On Monday, Jan. 2, President Clinton announced his proposal to shore up the armed forces with an infusion of $100 billion over six years. Once again, the federal government needlessly throws money at a problem instead of instituting reforms and revising policies that could more effectively and economically solve the problem.
The United States spends more on its armed forces than France, Germany, Japan and Russia combined. Annual U.S. military spending never dipped below $260 billion during the Cold War, and reached a peak of $365 billion in 1987 under the Reagan Administration.
Despite the end of the Cold War, Americans are told that the military must retain these spending levels due to the rise in ethnic conflicts and terrorism around the world. The government hauls out the usual suspects such as “rogue states” of which Libya, Iraq, Iran and North Korea are the most dangerous.
In contrast, the “Annual Report” of the secretary of defense contains no explicit reference to military threats from a single region or country for the first time in 35 years.
The truth is, the United States has no potential enemies capable of producing a fighting force equal to that of pre-Gulf War Iraq. The closest are China, Syria and North Korea.
Yet none of these is particularly threatening to the United States. It would take China at least a decade to muster an army the size of Iraq’s in 1991, one which U.S. forces readily defeated. Syria is now engaged in peace talks with Israel, and North Korea is an impoverished nation of 23 million and is occupied with a much stronger South Korea.
Why then the need for more weapons and more money?
Increased spending will fund more bombers, fighter planes and cruisers. Such high-tech weaponry supposedly will help the United States maintain world peace and deter terrorists from striking at democratic nations. However, just in the past year attempting to use these weapons in this manner has proven ineffective.
The United States bombed a terrorist base and a medical facility in the Middle East, merely renewing hatred of Americans abroad and skepticism from the president’s opponents at home. Osama bin Laden still plots against the U.S. government and our embassies abroad are still not any safer than they were before we lobbed cruise missiles into the Sudan, Afghanistan and Iraq.
In order for the United States to truly be effective in promoting world peace, diplomacy must take the place of bombs.

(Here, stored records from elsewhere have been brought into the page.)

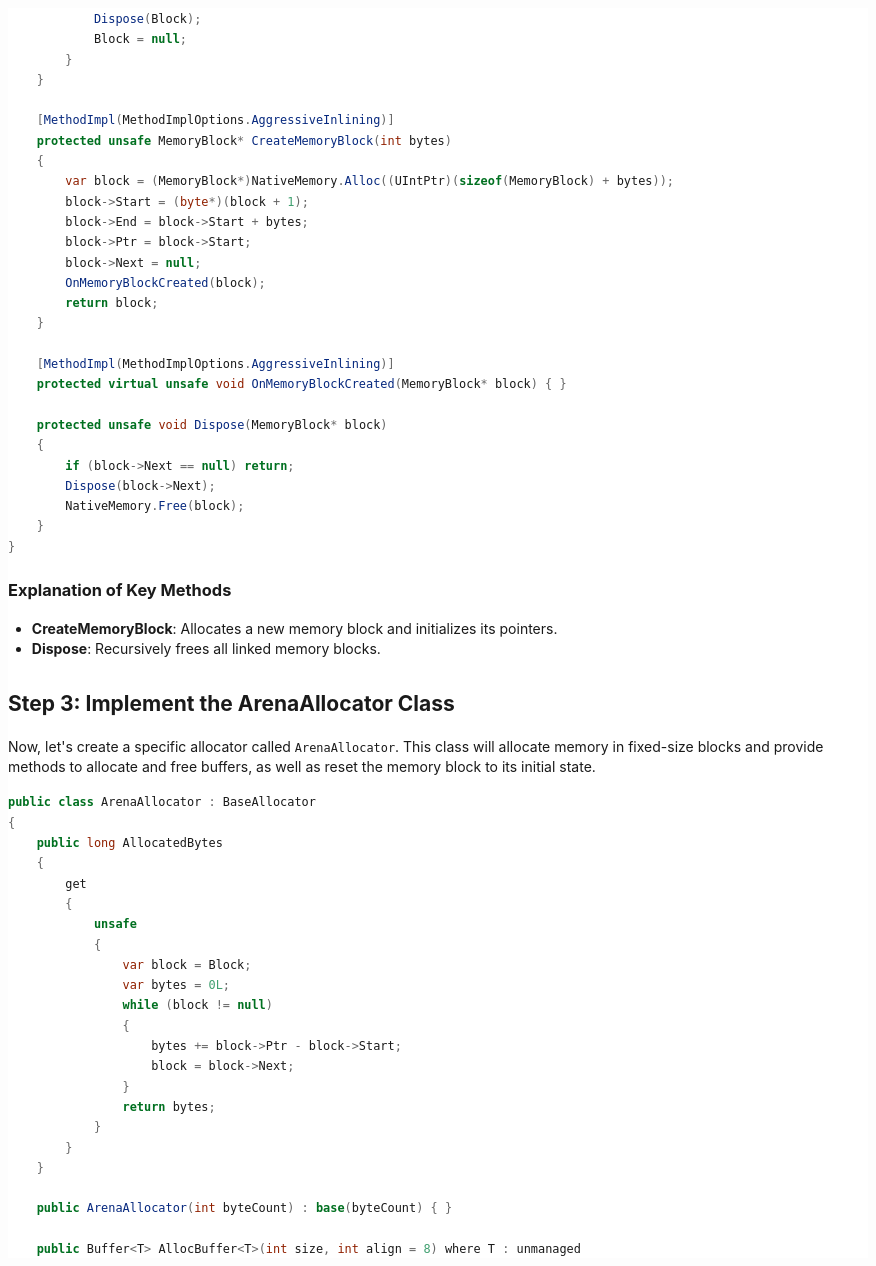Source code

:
 ```csharp
            Dispose(Block);
            Block = null;
        }
    }

    [MethodImpl(MethodImplOptions.AggressiveInlining)]
    protected unsafe MemoryBlock* CreateMemoryBlock(int bytes)
    {
        var block = (MemoryBlock*)NativeMemory.Alloc((UIntPtr)(sizeof(MemoryBlock) + bytes));
        block->Start = (byte*)(block + 1);
        block->End = block->Start + bytes;
        block->Ptr = block->Start;
        block->Next = null;
        OnMemoryBlockCreated(block);
        return block;
    }
    
    [MethodImpl(MethodImplOptions.AggressiveInlining)]
    protected virtual unsafe void OnMemoryBlockCreated(MemoryBlock* block) { }

    protected unsafe void Dispose(MemoryBlock* block)
    {
        if (block->Next == null) return;
        Dispose(block->Next);
        NativeMemory.Free(block);
    }
}
```

### Explanation of Key Methods

- **CreateMemoryBlock**: Allocates a new memory block and initializes its pointers.
- **Dispose**: Recursively frees all linked memory blocks.

## Step 3: Implement the ArenaAllocator Class

Now, let's create a specific allocator called `ArenaAllocator`. This class will allocate memory in fixed-size blocks and provide methods to allocate and free buffers, as well as reset the memory block to its initial state.

```csharp
public class ArenaAllocator : BaseAllocator
{
    public long AllocatedBytes
    {
        get
        {
            unsafe
            {
                var block = Block;
                var bytes = 0L;
                while (block != null)
                {
                    bytes += block->Ptr - block->Start;
                    block = block->Next;
                }
                return bytes;
            }
        }
    }

    public ArenaAllocator(int byteCount) : base(byteCount) { }

    public Buffer<T> AllocBuffer<T>(int size, int align = 8) where T : unmanaged
```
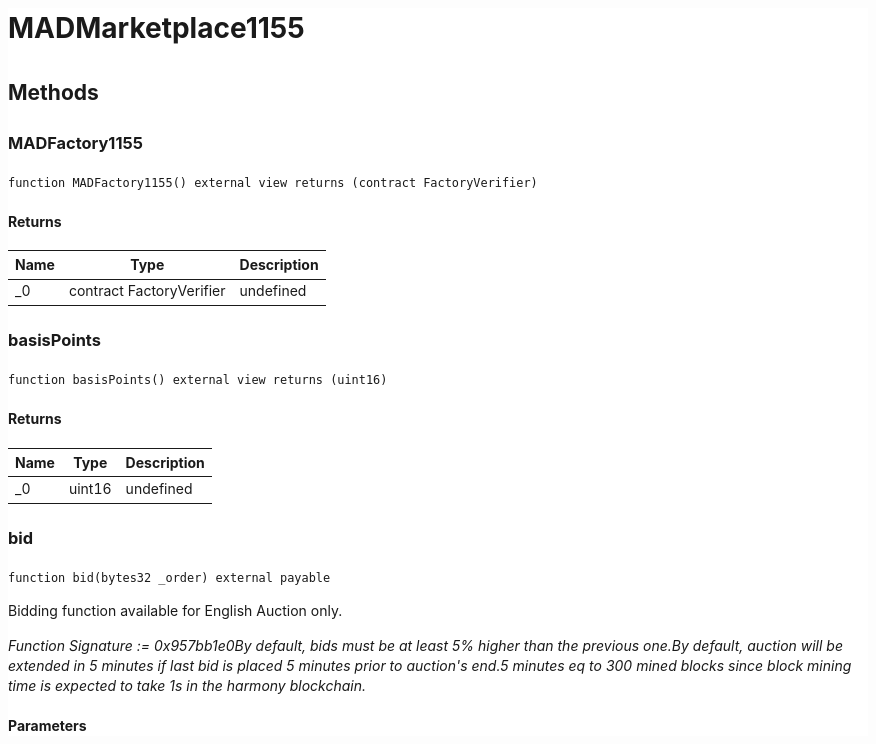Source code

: # MADMarketplace1155









## Methods

### MADFactory1155

```solidity
function MADFactory1155() external view returns (contract FactoryVerifier)
```






#### Returns

| Name | Type | Description |
|---|---|---|
| _0 | contract FactoryVerifier | undefined |

### basisPoints

```solidity
function basisPoints() external view returns (uint16)
```






#### Returns

| Name | Type | Description |
|---|---|---|
| _0 | uint16 | undefined |

### bid

```solidity
function bid(bytes32 _order) external payable
```

Bidding function available for English Auction only.

*Function Signature := 0x957bb1e0By default, bids must be at least 5% higher than the previous one.By default, auction will be extended in 5 minutes if last bid is placed 5 minutes prior to auction&#39;s end.5 minutes eq to 300 mined blocks since block mining time is expected to take 1s in the harmony blockchain.*

#### Parameters
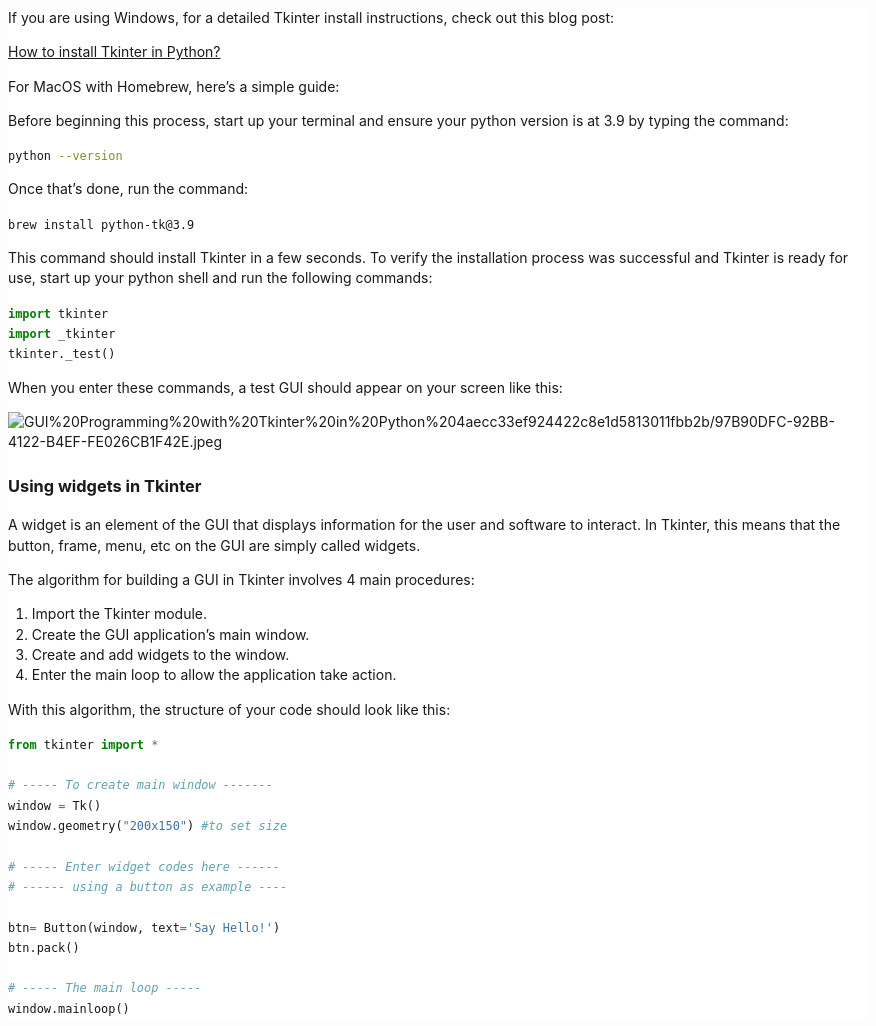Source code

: If you are using Windows, for a detailed Tkinter install instructions, check out this blog post: 

[How to install Tkinter in Python?](https://www.tutorialspoint.com/how-to-install-tkinter-in-python)

For MacOS with Homebrew, here’s a simple guide: 

Before beginning this process, start up your terminal and ensure your python version is at 3.9 by typing the command: 

```bash
python --version
```

Once that’s done, run the command: 

```bash
brew install python-tk@3.9
```

This command should install Tkinter in a few seconds. To verify the installation process was successful and Tkinter is ready for use, start up your python shell and run the following commands: 

```python
import tkinter
import _tkinter
tkinter._test()
```

When you enter these commands, a test GUI should appear on your screen like this: 

![GUI%20Programming%20with%20Tkinter%20in%20Python%204aecc33ef924422c8e1d5813011fbb2b/97B90DFC-92BB-4122-B4EF-FE026CB1F42E.jpeg](/image/97b90dfc-92bb-4122-b4ef-fe026cb1f42e.jpeg)

### Using widgets in Tkinter

A widget is an element of the GUI that displays information for the user and software to interact. In Tkinter, this means that the button, frame, menu, etc on the GUI are simply called widgets. 

The algorithm for building a GUI in Tkinter involves 4 main procedures: 

1. Import the Tkinter module.
2. Create the GUI application’s main window.
3. Create and add widgets to the window.
4. Enter the main loop to allow the application take action. 

With this algorithm, the structure of your code should look like this: 

```python
from tkinter import *

# ----- To create main window -------
window = Tk()
window.geometry("200x150") #to set size

# ----- Enter widget codes here ------
# ------ using a button as example ----

btn= Button(window, text='Say Hello!')
btn.pack()

# ----- The main loop -----
window.mainloop()
```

We must treat our enemies as people with whom we can reason, not as fanatics whom we must bomb. Without a clear target for our armed forces, every military action risks killing civilians and enraging the very groups we hope to intimidate.
Military spending should be directed toward reducing weapons and training peacekeepers. Instead of purchasing new aircraft carriers, we need to refocus our priorities on bringing our enemies to the negotiating table so that we may resolve our conflicts like rational human beings and not violent barbarians.
Cutting ridiculous spending on more weapons and increasing diplomatic efforts will do much more to stop the spread of weapons and terrorism than bombers and cruise missiles, despite what the government and the military insist.